Additionally, analysis also shows that those from rural and remote areas are 2.5 times more likely than those in cities to be hospitalised for a reason that is potentially preventable.

New Tamworth resident and healthcare professional Indu Haidharan said although she is very open to telehealth consults, the lack of access to a GP in her preferred face to face method does make her frustrated, especially knowing in some cases her only option will be the Emergency Department.

“Before moving to Tamworth in January, I tried to find a GP based off my friends’ recommendations but despite the GP clinics acknowledging that I was a new resident, they unfortunately advised me that their books were full,” Ms Haridharan said.

“I have since found an online GP but my preference for receiving optimal health care is that face to face consult.

“I realised in my current situation, if I am unable to get that face to face consult for those instances a physical GP would be best, I will have no option but to present to ED. Even knowing as a health professional, how long it can take to be seen at ED, I still feel quite frustrated at the current GP situation,” she said.

With the release of the Strengthening Medicare Taskforce report, the Australian Government has recognised the critical importance of accessible primary health care and the Australian Institute of Health and Welfare proposes that one measure of reasonable access is that, at a minimum, people should be able to access health services within a 60-minute drive time.

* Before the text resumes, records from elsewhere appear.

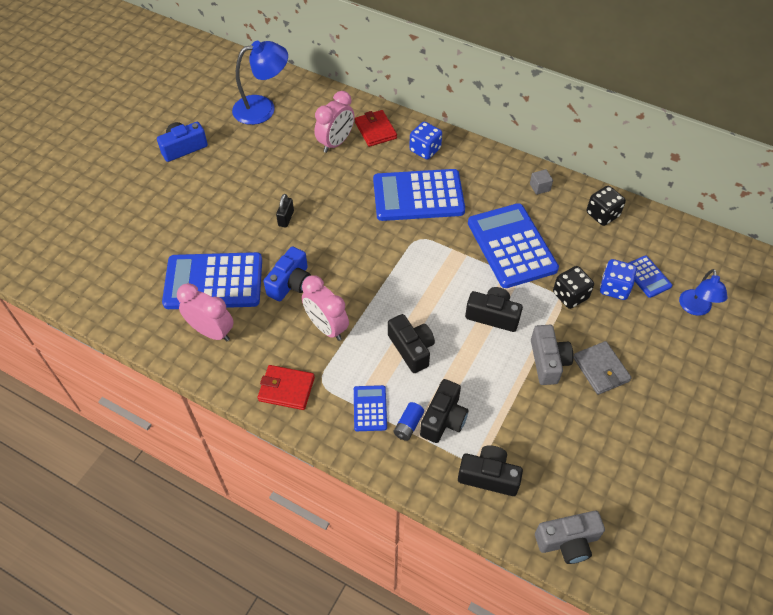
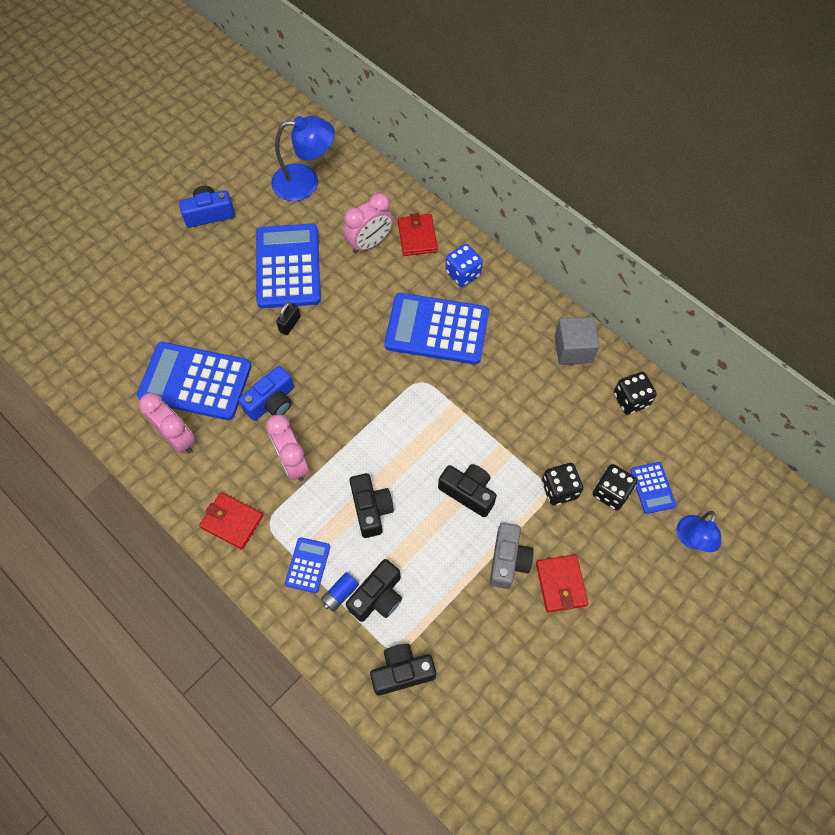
camera: 15 degrees right, 10 degrees up
black camera [458,445,523,496] -> black camera turned 45 degrees counterclockwise [370,644,436,695]
blue calculator [468,203,559,288] -> blue calculator moved to [256,224,321,308]
grey cube [530,169,553,195] -> grey cube [554,317,599,365], size x1.90
grey camera [535,511,605,564] -> none
grey wallet [573,341,632,395] -> red wallet [536,555,588,612]
blue dice [600,259,637,300] -> black dice [593,464,637,510]

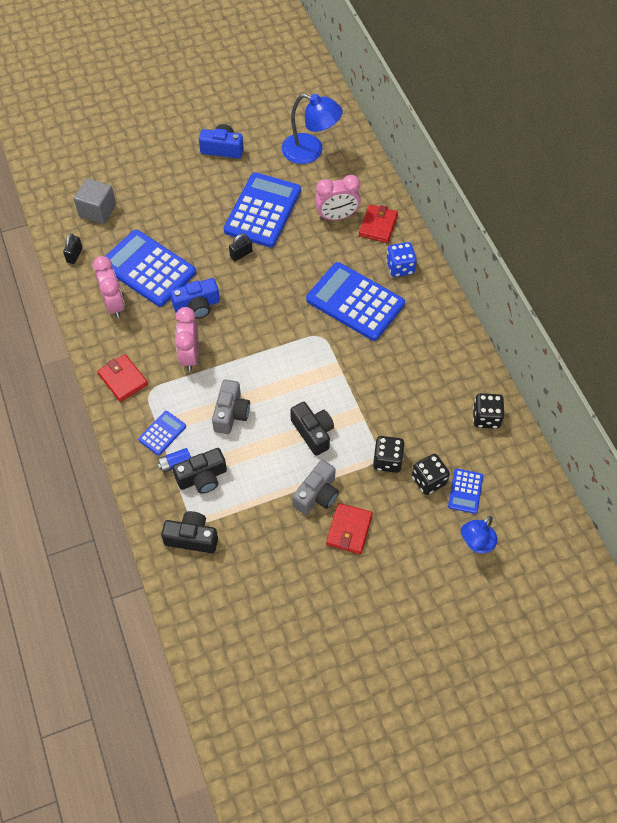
camera: 25 degrees right, 5 degrees down
black camera [349,473,394,538] -> grey camera [212,379,250,434]
grey cube [554,317,599,365] -> grey cube moved to [74,178,116,224]
none -> black padlock [63,233,83,264]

“As we look to reform Medicare across the country, we need to deploy creative models of integrated, multi-disciplinary team based primary care for people living outside the reach of mainstream services, who mainly rely on services outside the Medicare system, Said Mr Quinlan.

“The RFDS Best for the Bush report can bring government, service partners and communities together to deliver innovative, patient-centred solutions to solve these problems and ensure better health outcomes for our rural and remote communities.”